Data to use -
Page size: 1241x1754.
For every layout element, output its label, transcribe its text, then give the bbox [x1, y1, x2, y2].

---

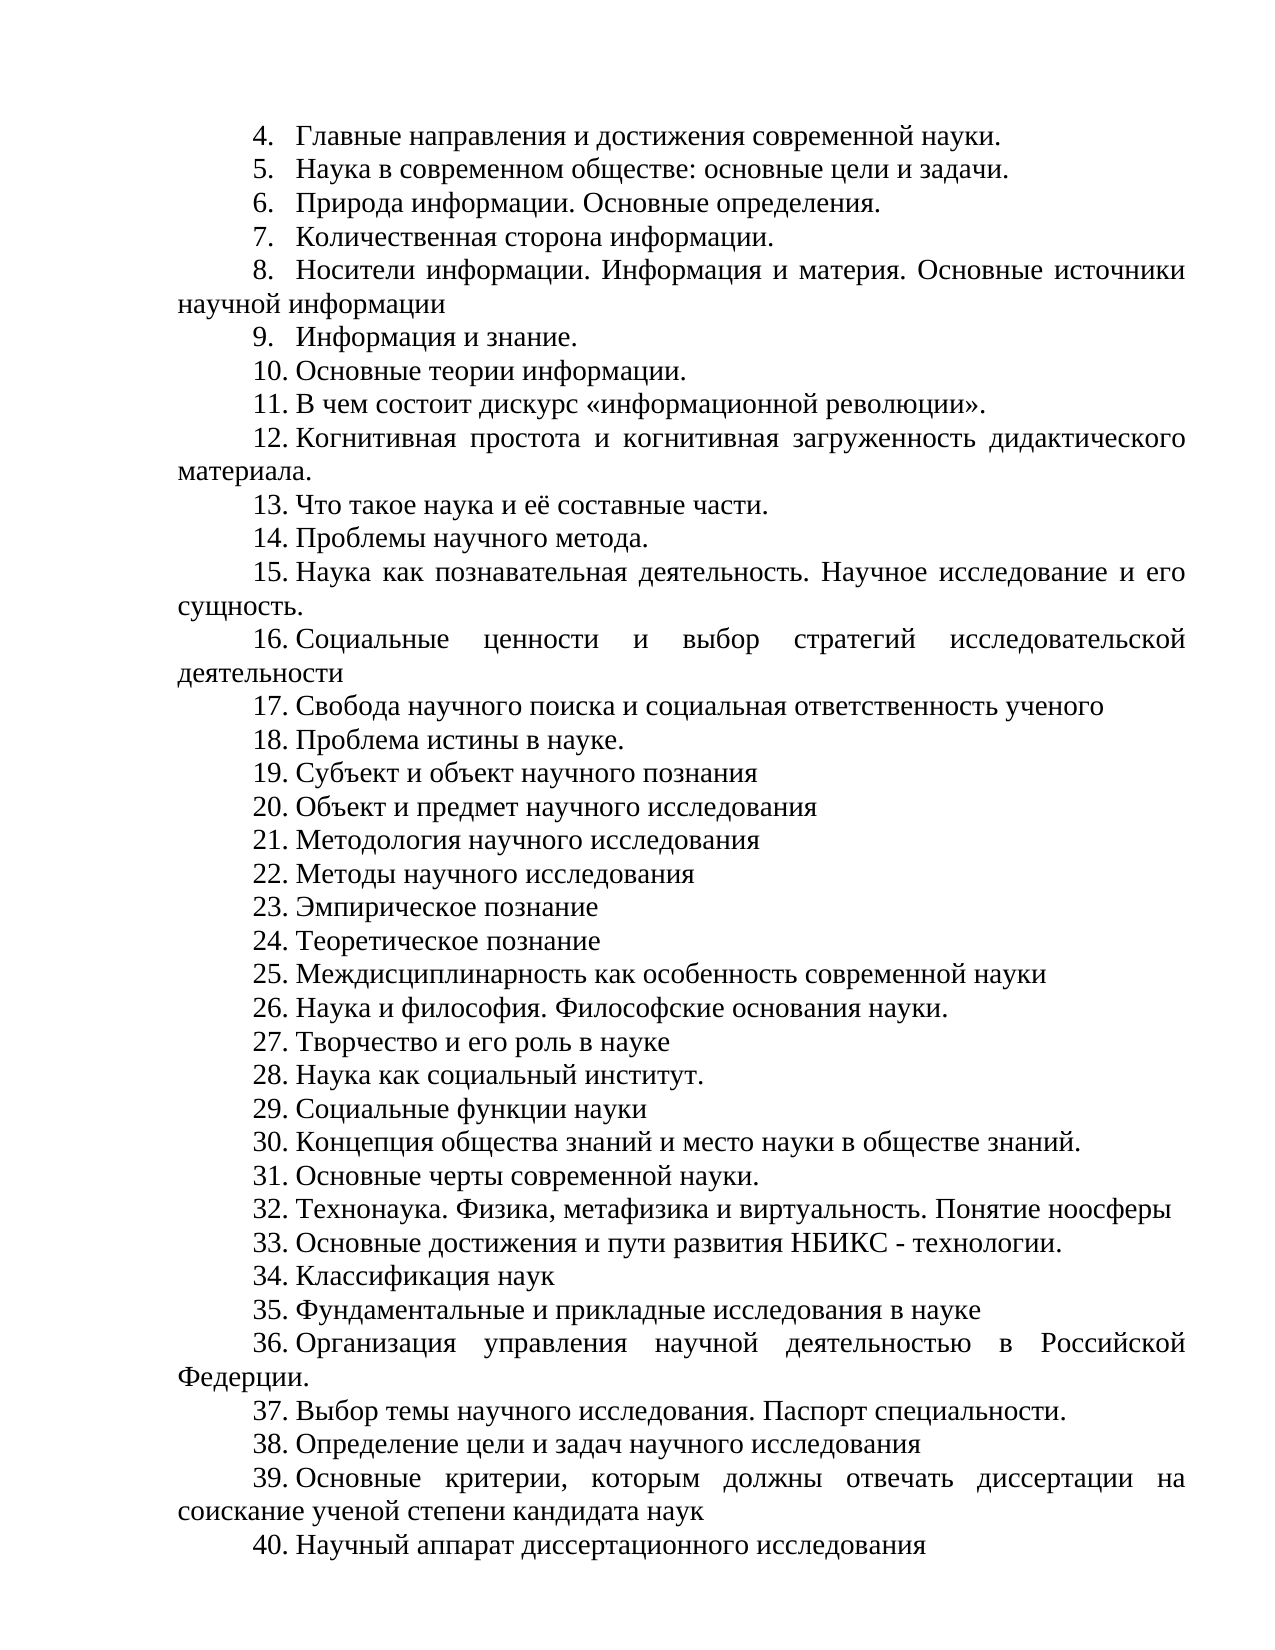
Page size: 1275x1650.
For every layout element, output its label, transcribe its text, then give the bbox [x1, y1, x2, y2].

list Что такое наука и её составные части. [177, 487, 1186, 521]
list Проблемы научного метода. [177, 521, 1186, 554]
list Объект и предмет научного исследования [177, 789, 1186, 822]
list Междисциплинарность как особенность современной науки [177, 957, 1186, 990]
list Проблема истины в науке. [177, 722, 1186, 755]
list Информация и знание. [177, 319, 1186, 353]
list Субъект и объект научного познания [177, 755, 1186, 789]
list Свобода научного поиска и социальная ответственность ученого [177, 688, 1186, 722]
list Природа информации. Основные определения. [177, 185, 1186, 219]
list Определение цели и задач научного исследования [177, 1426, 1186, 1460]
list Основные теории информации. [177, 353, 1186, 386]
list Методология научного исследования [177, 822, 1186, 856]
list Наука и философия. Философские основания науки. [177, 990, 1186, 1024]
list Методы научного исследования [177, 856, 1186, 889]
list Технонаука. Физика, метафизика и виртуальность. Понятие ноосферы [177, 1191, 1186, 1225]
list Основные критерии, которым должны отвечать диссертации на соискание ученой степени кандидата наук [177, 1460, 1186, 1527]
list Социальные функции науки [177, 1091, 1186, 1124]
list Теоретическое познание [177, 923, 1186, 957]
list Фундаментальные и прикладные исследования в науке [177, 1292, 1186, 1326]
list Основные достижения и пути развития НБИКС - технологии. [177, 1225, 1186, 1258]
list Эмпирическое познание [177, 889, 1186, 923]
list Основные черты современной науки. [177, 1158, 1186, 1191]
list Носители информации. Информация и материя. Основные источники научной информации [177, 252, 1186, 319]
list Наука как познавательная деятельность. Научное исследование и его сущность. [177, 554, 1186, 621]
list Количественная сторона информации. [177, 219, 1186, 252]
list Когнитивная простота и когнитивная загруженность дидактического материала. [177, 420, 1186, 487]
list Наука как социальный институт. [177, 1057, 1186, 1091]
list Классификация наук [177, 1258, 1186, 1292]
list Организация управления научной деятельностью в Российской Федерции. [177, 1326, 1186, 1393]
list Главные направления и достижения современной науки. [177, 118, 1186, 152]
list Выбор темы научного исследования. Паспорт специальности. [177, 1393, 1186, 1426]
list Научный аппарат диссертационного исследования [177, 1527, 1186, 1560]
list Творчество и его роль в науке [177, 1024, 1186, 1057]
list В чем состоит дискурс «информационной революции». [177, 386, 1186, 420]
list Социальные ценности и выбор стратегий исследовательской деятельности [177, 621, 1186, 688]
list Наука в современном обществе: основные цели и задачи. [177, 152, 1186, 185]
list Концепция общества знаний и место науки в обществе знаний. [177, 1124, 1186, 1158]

Work request - Please show each line in the records above that contains "size".

Your solution -
Page size: 1241x1754.
Page size: 1275x1650.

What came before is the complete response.